By Rithy Chey
Thailand Business News
Despite a slow start for milled-rice exports in 2012 brought on by falling regional prices, officials yesterday predicted Cambodian shipments would more than double to 400,000 tonnes this year.
Tax exemptions from Europe, which boosted milled-rice exports to about 173,000 tonnes last year, would continue to help the sector, Minister of Agriculture, Forestry and Fisheries Chan Sarun said yesterday at a ministry meeting.He acknowledged, however, that low rice prices in the region had led to a relatively slow start during the first quarter of the year and did not offer export figures for the three-month period.New orders for milled rice in January and February were considerably lower than the same months in 2011, the Post reported.
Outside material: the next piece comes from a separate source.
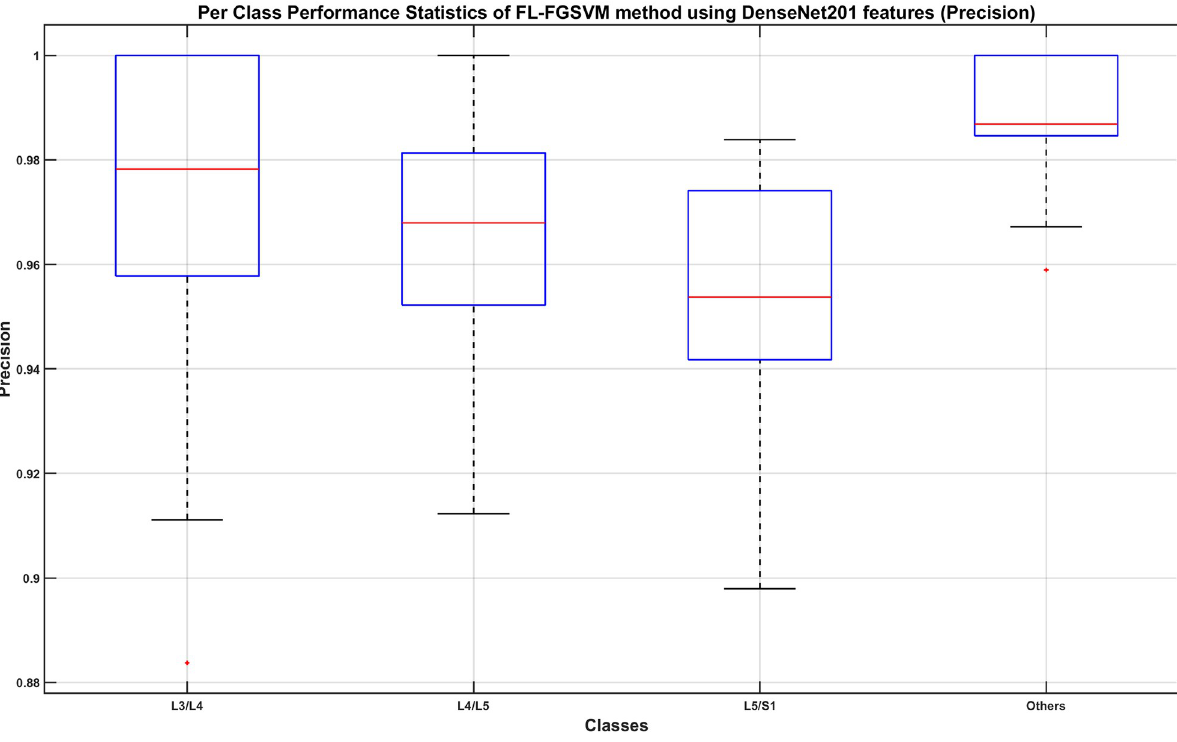
Fig 12. Per-class classification performance using Fine Gaussian SVM classifier on full-length DenseNet201 features (Precision).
The high cost of milling and transportation in Cambodia had rendered the industry uncompetitive in the face of falling prices in Vietnam, India and Thailand, experts had said.Trade with China could help realise the goal, although Europe would remain the Kingdom’s biggest market, Kim Savuth, general director for Khmer Food Company, said yesterday.
Kim Savuth claimed Cambodia exported about 37,000 tonnes of milled rice in the first three months of the year, up from what the Ministry of Commerce said was 25,784 tonnes during the same period in 2011.Price competition remains a problem for Cambodia, Mey Kalyan, senior adviser to the Supreme National Economic Council, said yesterday. But foreign investors, especially China, are increasingly interested, he said.Cambodia’s first rice exports to China failed to pass Chinese inspections earlier this year, the Post reported.